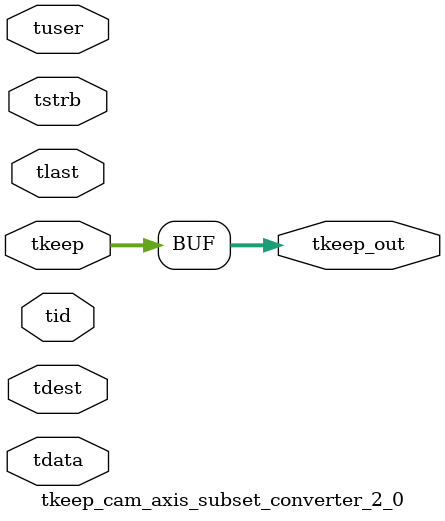
<source format=v>


`timescale 1ps/1ps

module tkeep_cam_axis_subset_converter_2_0 #
(
parameter C_S_AXIS_TDATA_WIDTH = 32,
parameter C_S_AXIS_TUSER_WIDTH = 0,
parameter C_S_AXIS_TID_WIDTH   = 0,
parameter C_S_AXIS_TDEST_WIDTH = 0,
parameter C_M_AXIS_TDATA_WIDTH = 32
)
(
input  [(C_S_AXIS_TDATA_WIDTH == 0 ? 1 : C_S_AXIS_TDATA_WIDTH)-1:0     ] tdata,
input  [(C_S_AXIS_TUSER_WIDTH == 0 ? 1 : C_S_AXIS_TUSER_WIDTH)-1:0     ] tuser,
input  [(C_S_AXIS_TID_WIDTH   == 0 ? 1 : C_S_AXIS_TID_WIDTH)-1:0       ] tid,
input  [(C_S_AXIS_TDEST_WIDTH == 0 ? 1 : C_S_AXIS_TDEST_WIDTH)-1:0     ] tdest,
input  [(C_S_AXIS_TDATA_WIDTH/8)-1:0 ] tkeep,
input  [(C_S_AXIS_TDATA_WIDTH/8)-1:0 ] tstrb,
input                                                                    tlast,
output [(C_M_AXIS_TDATA_WIDTH/8)-1:0 ] tkeep_out
);

assign tkeep_out = {4'b1111,tkeep[3:0]};

endmodule


</source>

- Exercise -
Your answer should consist of copies of the lines above that include the string "parameter".

- Solution to this problem -
parameter C_S_AXIS_TDATA_WIDTH = 32,
parameter C_S_AXIS_TUSER_WIDTH = 0,
parameter C_S_AXIS_TID_WIDTH   = 0,
parameter C_S_AXIS_TDEST_WIDTH = 0,
parameter C_M_AXIS_TDATA_WIDTH = 32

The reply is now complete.